::: 分析対象テキスト

班女塚 破談の神から良縁成就の神へ

古典と現在の史跡がリンクする京都

昨日は「繁昌神社」を紹介しました。

今回は「繁昌神社」の前に案内の看板があった「班女塚(はんにょづか)」へ行ってみます。

「班女」というと、室町時代の「世阿弥」作という能(謡曲)の「班女(はんじょ)」がありますが、これとは関係はないそうです。

「繁昌神社」は「藤原繁成」の邸宅にあった「功徳池(くどくいけ)」の中島に、安芸国宮島より「市杵島姫命」、「田心姫命」、「湍津姫命」の「宗像三女神」を勧請したのが始まりですが、鎌倉時代に「長門前司(ながとのぜんじ)」の亡くなった娘を、「班女塚」に祀ったことから、以後、神仏習合となり、真言宗の「神宮寺・功徳院」により管理されることとなりました。現在は神仏分離となり「市杵嶋姫命」をご祭神とする神社となっています。

::::::
::: データ抜粋

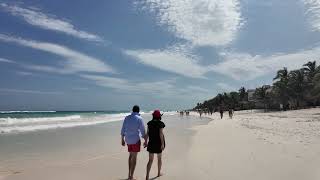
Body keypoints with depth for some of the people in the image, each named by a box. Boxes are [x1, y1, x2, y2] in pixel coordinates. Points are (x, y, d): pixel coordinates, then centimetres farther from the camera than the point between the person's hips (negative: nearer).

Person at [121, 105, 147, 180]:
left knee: (131, 155, 21)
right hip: (136, 140, -5)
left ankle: (129, 173, 23)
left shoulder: (127, 118, 4)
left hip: (128, 140, 5)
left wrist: (122, 140, 16)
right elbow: (143, 131, -10)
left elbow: (123, 130, 7)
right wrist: (145, 141, -2)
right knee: (134, 158, 2)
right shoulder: (139, 118, -9)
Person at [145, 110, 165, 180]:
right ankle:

::::::

_課題要件_
班女塚についての文章のうち、「古典と現在の史跡がリンクする京都」で始まり「神とする神社となっています。」に至るまでの部分を、一字一句違えずに書き写してください。

_本課題の解答_
古典と現在の史跡がリンクする京都

昨日は「繁昌神社」を紹介しました。

今回は「繁昌神社」の前に案内の看板があった「班女塚(はんにょづか)」へ行ってみます。

「班女」というと、室町時代の「世阿弥」作という能(謡曲)の「班女(はんじょ)」がありますが、これとは関係はないそうです。

「繁昌神社」は「藤原繁成」の邸宅にあった「功徳池(くどくいけ)」の中島に、安芸国宮島より「市杵島姫命」、「田心姫命」、「湍津姫命」の「宗像三女神」を勧請したのが始まりですが、鎌倉時代に「長門前司(ながとのぜんじ)」の亡くなった娘を、「班女塚」に祀ったことから、以後、神仏習合となり、真言宗の「神宮寺・功徳院」により管理されることとなりました。現在は神仏分離となり「市杵嶋姫命」をご祭神とする神社となっています。